Exercise aim
Below this line is the material. Write out only its lines from the one containing "By convention, a" through the one containing "large leafy tree (x1=155, y1=112, x2=400, y2=351)", both kept, exactly.
:: Material provided
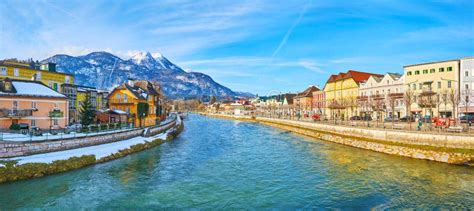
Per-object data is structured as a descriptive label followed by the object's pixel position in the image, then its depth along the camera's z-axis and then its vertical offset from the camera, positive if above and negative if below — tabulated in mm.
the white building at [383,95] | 60625 +2633
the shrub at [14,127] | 29750 -2003
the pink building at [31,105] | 30719 +194
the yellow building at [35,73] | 45188 +5519
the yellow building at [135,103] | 50375 +664
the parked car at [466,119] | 40809 -1635
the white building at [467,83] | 48469 +3967
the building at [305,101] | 104000 +2191
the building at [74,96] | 51062 +1878
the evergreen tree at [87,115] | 36675 -1064
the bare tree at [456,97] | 42928 +1481
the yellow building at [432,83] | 50625 +4391
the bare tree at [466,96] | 47588 +1796
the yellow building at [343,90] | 73075 +4699
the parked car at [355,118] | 62606 -2309
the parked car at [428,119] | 45625 -1946
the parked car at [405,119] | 52250 -2117
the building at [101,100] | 61831 +1481
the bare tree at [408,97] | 50625 +1845
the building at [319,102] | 92625 +1615
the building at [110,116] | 45366 -1530
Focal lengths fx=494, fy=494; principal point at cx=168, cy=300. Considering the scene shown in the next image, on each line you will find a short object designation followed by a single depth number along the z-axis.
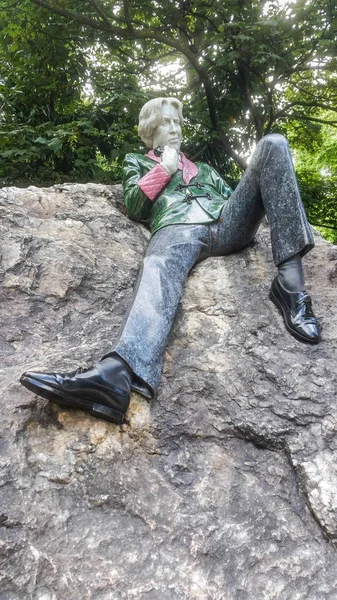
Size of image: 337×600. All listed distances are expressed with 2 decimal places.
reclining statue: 1.89
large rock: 1.52
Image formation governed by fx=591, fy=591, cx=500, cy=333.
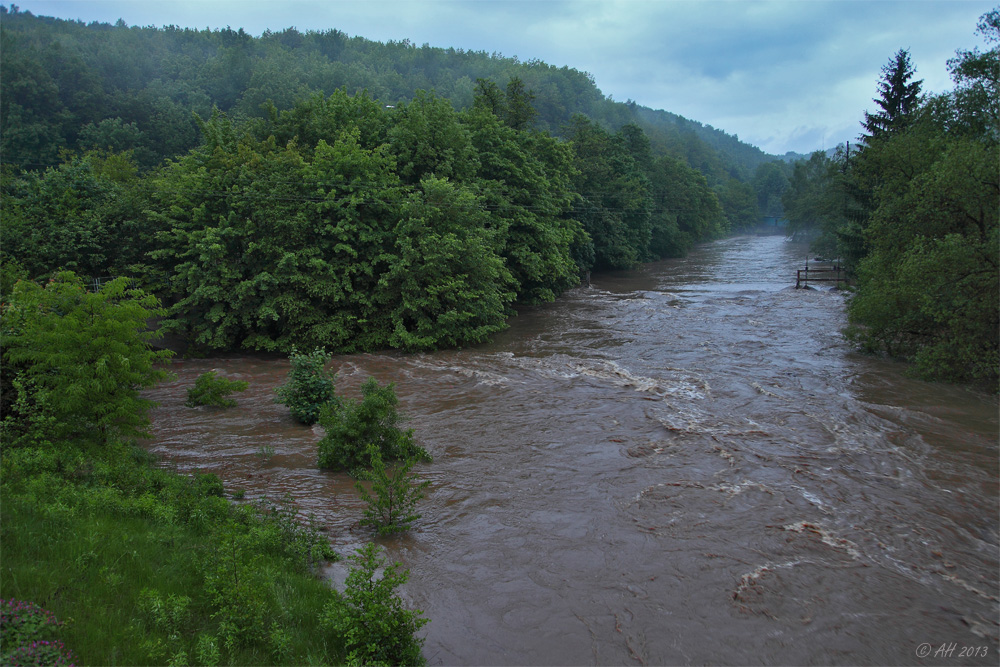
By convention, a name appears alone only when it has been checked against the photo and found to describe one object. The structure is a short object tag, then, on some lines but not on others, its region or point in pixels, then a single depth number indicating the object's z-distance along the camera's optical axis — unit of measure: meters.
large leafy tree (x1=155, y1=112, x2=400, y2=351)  23.00
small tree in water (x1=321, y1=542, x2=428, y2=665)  6.04
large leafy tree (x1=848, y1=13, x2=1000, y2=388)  16.59
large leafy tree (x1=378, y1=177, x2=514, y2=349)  23.61
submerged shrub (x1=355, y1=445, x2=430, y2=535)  9.51
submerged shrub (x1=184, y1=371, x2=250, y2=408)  16.28
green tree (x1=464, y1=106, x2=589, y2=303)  30.86
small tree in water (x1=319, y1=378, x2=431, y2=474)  12.14
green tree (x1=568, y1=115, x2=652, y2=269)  47.81
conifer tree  37.44
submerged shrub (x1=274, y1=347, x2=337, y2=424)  15.38
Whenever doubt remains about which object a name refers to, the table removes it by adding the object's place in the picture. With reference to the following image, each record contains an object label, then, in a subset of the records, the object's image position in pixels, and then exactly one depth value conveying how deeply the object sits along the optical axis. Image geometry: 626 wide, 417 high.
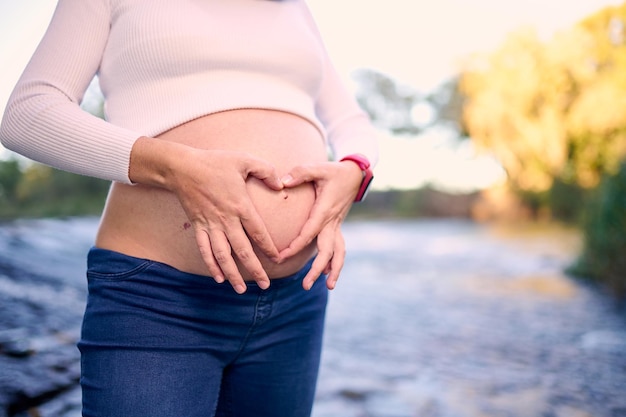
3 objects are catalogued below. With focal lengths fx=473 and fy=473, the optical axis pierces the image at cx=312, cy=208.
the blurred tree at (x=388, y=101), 23.25
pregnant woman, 0.81
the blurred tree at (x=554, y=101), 13.77
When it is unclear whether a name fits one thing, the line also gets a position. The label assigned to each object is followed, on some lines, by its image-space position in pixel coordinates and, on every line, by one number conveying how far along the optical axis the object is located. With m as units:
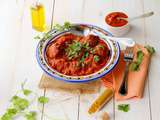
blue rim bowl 1.14
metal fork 1.14
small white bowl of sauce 1.32
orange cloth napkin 1.13
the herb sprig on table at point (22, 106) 1.09
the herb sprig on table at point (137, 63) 1.21
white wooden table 1.11
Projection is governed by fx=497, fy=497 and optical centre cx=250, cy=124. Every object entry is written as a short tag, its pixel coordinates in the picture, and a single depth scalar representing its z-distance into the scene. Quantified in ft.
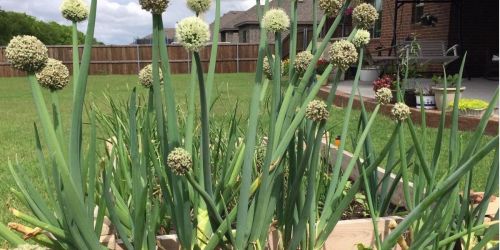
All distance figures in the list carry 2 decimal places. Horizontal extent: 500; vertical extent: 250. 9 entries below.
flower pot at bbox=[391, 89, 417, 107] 21.48
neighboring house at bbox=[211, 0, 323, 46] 108.58
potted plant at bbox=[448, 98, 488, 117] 17.53
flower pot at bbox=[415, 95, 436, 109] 20.45
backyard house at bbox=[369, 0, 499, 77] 38.29
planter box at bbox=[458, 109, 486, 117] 17.59
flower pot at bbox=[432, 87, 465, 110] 19.69
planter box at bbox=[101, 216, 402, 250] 5.06
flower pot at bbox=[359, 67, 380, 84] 37.06
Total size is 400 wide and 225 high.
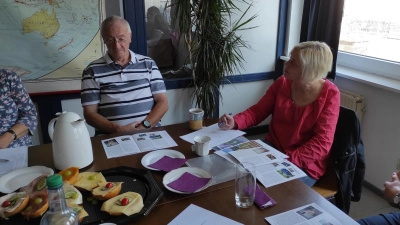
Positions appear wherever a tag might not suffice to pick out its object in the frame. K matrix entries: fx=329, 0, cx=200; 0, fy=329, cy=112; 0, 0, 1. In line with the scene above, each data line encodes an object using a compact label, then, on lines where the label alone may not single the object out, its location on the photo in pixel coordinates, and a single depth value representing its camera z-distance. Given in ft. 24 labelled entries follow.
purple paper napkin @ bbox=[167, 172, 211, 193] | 3.92
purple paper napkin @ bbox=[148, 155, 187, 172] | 4.42
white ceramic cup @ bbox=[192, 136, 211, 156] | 4.80
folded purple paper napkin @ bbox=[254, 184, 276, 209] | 3.62
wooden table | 3.43
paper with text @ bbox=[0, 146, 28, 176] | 4.49
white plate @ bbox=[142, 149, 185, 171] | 4.66
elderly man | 6.72
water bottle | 2.71
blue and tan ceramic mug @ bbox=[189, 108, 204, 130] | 5.78
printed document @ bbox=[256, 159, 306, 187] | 4.12
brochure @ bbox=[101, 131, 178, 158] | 5.00
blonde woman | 5.53
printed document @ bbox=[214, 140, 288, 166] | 4.67
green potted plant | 9.00
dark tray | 3.32
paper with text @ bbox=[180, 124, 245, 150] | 5.35
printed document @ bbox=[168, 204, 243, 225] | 3.34
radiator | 8.48
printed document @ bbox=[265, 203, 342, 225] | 3.33
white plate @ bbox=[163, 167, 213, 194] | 4.10
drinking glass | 3.66
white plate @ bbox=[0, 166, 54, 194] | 4.02
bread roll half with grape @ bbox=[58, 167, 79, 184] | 3.84
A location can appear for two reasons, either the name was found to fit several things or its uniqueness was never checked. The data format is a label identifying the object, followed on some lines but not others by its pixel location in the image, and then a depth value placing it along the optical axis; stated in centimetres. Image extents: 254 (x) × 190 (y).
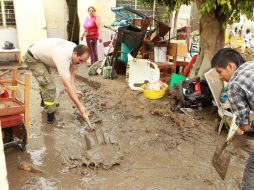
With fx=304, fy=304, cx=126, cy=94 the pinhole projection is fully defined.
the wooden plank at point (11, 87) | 401
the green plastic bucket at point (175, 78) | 699
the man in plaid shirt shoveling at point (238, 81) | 245
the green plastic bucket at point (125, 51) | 822
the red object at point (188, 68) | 725
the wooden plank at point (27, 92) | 409
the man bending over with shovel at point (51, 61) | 480
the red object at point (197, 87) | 612
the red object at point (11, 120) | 408
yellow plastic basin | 684
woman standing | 951
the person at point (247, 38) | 1348
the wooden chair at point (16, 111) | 405
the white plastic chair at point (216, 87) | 538
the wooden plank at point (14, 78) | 460
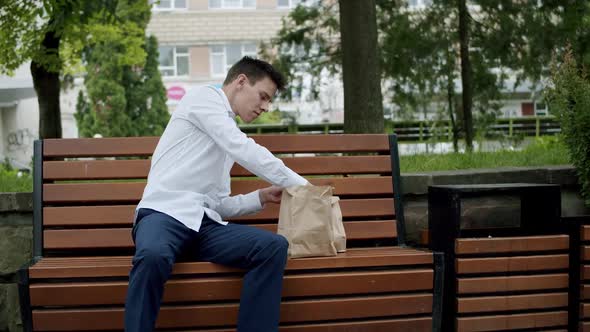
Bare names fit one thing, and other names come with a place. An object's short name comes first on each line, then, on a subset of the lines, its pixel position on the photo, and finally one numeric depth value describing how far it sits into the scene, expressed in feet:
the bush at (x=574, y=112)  15.27
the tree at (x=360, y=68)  24.57
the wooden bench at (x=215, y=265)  11.67
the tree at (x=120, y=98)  82.02
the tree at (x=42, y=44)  33.96
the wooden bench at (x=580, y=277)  13.78
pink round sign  118.42
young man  11.17
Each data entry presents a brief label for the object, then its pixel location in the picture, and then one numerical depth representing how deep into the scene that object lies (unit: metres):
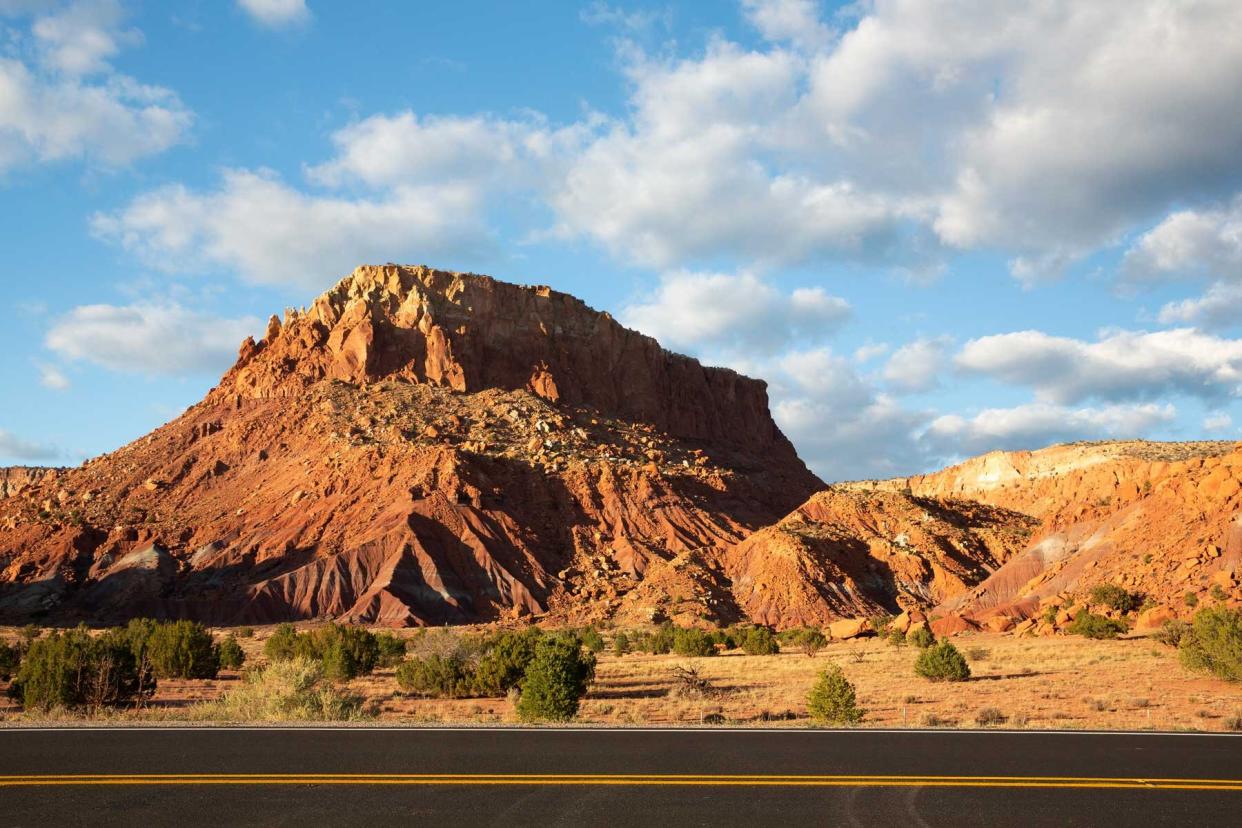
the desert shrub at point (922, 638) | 42.54
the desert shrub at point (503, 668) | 28.72
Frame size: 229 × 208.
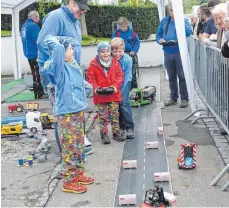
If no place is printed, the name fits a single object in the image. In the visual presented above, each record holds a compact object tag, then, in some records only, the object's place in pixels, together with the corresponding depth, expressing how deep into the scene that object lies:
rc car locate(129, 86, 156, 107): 9.84
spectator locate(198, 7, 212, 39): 9.61
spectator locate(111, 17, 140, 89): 10.43
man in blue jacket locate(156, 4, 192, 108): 9.46
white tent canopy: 14.35
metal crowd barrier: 6.27
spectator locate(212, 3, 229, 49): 6.55
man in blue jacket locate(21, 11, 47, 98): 11.43
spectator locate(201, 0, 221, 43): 8.52
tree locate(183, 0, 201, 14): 44.02
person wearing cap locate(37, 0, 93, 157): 5.10
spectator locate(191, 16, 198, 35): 15.77
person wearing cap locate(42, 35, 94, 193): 4.68
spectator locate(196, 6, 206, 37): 10.37
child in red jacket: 6.92
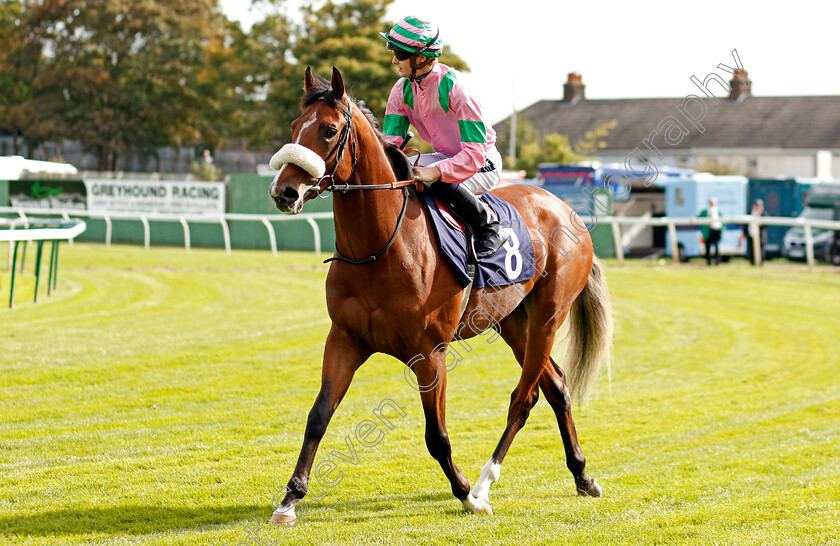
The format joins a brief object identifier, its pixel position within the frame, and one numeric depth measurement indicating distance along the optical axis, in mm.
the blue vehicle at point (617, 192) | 20422
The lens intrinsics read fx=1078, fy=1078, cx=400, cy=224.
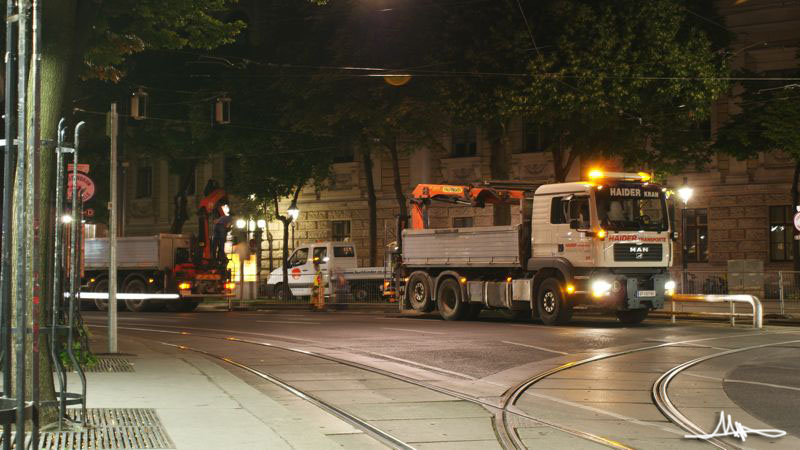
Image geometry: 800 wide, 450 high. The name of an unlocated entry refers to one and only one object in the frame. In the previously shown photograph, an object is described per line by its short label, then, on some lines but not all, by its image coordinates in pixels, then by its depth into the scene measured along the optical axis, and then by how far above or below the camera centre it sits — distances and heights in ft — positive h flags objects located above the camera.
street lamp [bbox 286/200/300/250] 142.72 +8.41
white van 129.70 +0.19
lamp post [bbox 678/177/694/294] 108.99 +7.86
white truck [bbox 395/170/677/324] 79.20 +1.33
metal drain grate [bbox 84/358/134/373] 48.73 -4.15
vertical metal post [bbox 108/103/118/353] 53.62 +0.79
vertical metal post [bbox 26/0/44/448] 20.99 +1.52
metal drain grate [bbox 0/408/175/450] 29.43 -4.52
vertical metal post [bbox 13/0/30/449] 20.10 +0.58
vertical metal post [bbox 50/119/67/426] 31.32 +0.39
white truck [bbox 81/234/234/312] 121.70 +0.29
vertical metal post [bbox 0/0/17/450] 20.03 +1.16
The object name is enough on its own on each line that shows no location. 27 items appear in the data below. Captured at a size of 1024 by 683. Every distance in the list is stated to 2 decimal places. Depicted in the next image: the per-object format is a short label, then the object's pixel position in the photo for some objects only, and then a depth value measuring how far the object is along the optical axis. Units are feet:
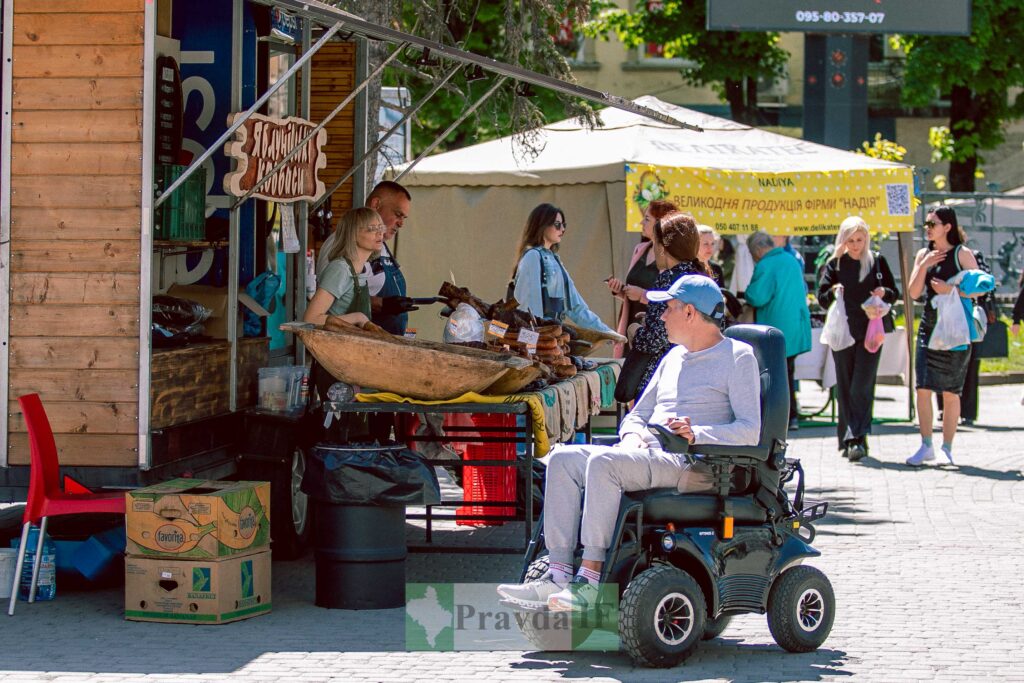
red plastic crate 58.65
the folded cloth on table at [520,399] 49.37
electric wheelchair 40.09
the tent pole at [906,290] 96.02
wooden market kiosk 47.60
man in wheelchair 41.14
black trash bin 46.93
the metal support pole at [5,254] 48.42
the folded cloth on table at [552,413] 50.42
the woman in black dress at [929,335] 81.25
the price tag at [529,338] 52.95
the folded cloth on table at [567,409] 52.95
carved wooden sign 52.70
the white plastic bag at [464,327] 53.67
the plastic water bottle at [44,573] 48.62
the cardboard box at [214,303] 55.47
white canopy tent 94.32
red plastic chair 45.78
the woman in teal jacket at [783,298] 91.91
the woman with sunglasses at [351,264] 53.16
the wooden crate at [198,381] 48.70
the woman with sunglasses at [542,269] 60.64
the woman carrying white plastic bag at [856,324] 84.38
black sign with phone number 93.86
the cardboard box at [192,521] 45.37
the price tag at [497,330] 52.37
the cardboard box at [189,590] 45.29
::::
Response
By convention, a name appears alone only when it has been checked against the photo and found to describe one object. The structure is a short object tag, then, on some lines but not on others, its region or point in pixels, then a single depth number indicating the object's z-distance along the camera's optical axis — unit of measure: meters.
large leafy tree (x1=155, y1=112, x2=400, y2=351)  23.00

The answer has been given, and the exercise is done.